▶ [Esercizio]:
Queste tre affermazioni concordano con il testo sullo stress dei compiti? Rispondi sì o no a ciascuna, citando fra virgolette le parole del testo che la decidono.
1. L'obiettivo dei genitori è avere i compiti svolti.
2. Il coach non impone soluzioni.
3. Chi scrive usa l'idea del coach insieme al marito.

▶ [Fonte]:
================
Preferiti dei bambini

5 passi per gestire lo stress dei compiti

Sii il coach dei tuoi figli.

Carlotta Cerri Fondatrice de La Tela
6 ottobre·3 commenti
Se siamo sempre noi genitori a prendere le redini dei compiti, a ricordare che cosa manca, a correggere ogni dettaglio, a decidere quando è il momento giusto per farli, nostrǝ figliǝ interiorizza che non è in grado di cavarsela senza di noi.

Quando ci sostituiamo a loro, il messaggio che passa è questo: «Non credo che tu ce la possa fare da solǝ».

E così, invece di sviluppare competenza e autonomia, possono interiorizzare un senso di impotenza: imparano a non fidarsi delle proprie capacità e ad aspettarsi un supporto costante da noi adulti.

Impotenza appresa o competenza?

In questo modo si sviluppa quella che in psicologia si chiama impotenza appresa: la sensazione di non poter fare nulla da solǝ.

Ecco perché nel momento dei compiti spesso nostrǝ figliǝ ci appare svogliatǝ, insicurǝ o addirittura oppositivǝ. Quello che aiuta è ricordarci che in realtà questi comportamenti scomodi sono comunicazione: tua figlia non è pigra, ma è una bambina che non ha ancora avuto l'opportunità di allenarsi ad affrontare le sfide in autonomia. 

Sii il coach di tuǝ figliǝ

Possiamo cambiare direzione, ma serve iniziare a pensare a lungo termine. Il nostro obiettivo non è avere i compiti svolti (continua a leggere!): è crescere bambinǝ che si sentano competenti e che sappiano affrontare le difficoltà con resilienza.

Per questo, un'idea che io e mio marito usiamo in famiglia è iniziare a svolgere il ruolo di coach dei nostri figli. 

Se entriamo nella prospettiva del coach, possiamo offrire supporto senza togliere autonomia. Il coach è una persona che accompagna e osserva: non impone soluzioni, ma aiuta a esplorare possibilità, a organizzare i passi e a riflettere sulle scelte.

Vestendo i panni di coach dei compiti, hai l'opportunità di offrire a bambinǝ domande invece di risposte pronte, incoraggiamento invece di controllo, presenza invece di pressione. Ecco qualche esempio di domande e frasi che noi usiamo con i nostri figli per renderli responsabili del loro homeschooling (adattale ai compiti dei tuoi figli):

  • A che ora hai intenzione di fare scuola oggi?
  • Quando farai il tuo giorno di pausa questa settimana?
  • Hai già l'elenco delle materie su cui vuoi lavorare oggi? 
  • Io sono disponibile tra le 16 e le 17 se vuoi un confronto.
  • Hai bisogno di me per organizzare il tuo tempo?
  • Sembra un problema complesso: quali passi hai fatto finora per provare a risolverlo?

Questo cambio di mentalità può aiutarti a trasformare i compiti in un momento di esplorazione e di possibilità, anziché di conflitto. In questo modo, tuə figliə impara a prendere decisioni, valutare le conseguenze e sentirsi competente. All’inizio ti potrebbe sembrare disordinato e caotico – e sì, a volte i compiti non saranno fatti alla sera! – ma con coerenza e pazienza questa modalità crea fiducia, autonomia e resilienza.
================
▶ [Dati forniti]:
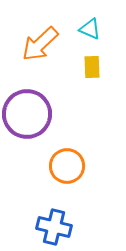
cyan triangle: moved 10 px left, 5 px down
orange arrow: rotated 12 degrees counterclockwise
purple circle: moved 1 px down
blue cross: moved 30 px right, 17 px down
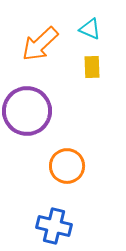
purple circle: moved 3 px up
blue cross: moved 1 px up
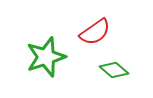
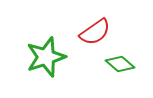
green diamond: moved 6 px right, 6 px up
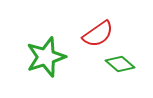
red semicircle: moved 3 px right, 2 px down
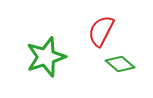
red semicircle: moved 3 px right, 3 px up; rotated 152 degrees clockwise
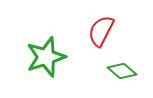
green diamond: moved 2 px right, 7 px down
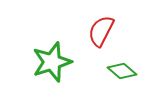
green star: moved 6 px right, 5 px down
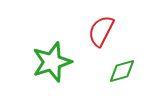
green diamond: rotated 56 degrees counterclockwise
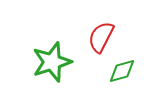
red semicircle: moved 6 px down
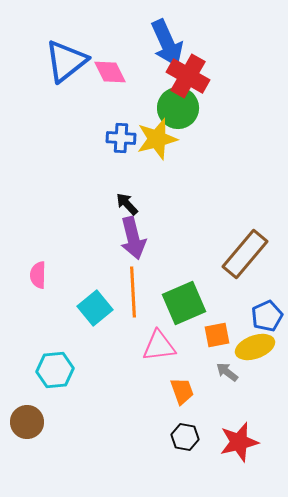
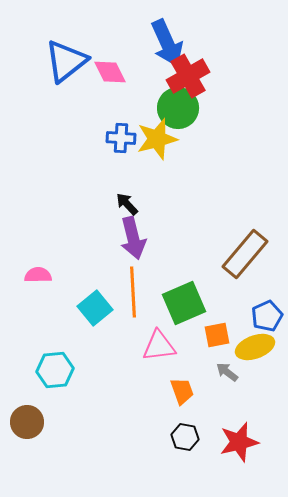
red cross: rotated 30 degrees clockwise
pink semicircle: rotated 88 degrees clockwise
================
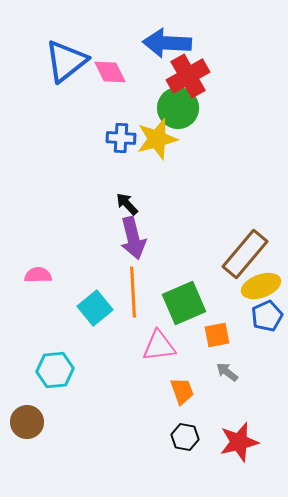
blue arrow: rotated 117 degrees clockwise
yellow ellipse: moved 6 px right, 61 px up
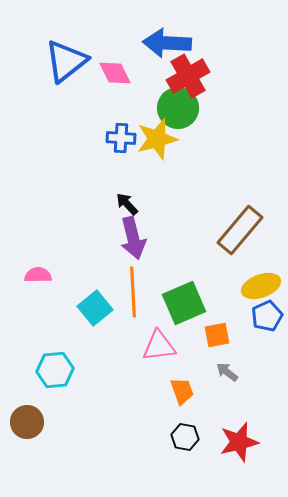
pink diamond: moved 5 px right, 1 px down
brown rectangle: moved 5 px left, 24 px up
================
▶ [Risposta]:
1. No: «Il nostro obiettivo non è avere i compiti svolti»
2. Sì: «non impone soluzioni, ma aiuta a esplorare possibilità»
3. Sì: «un'idea che io e mio marito usiamo in famiglia»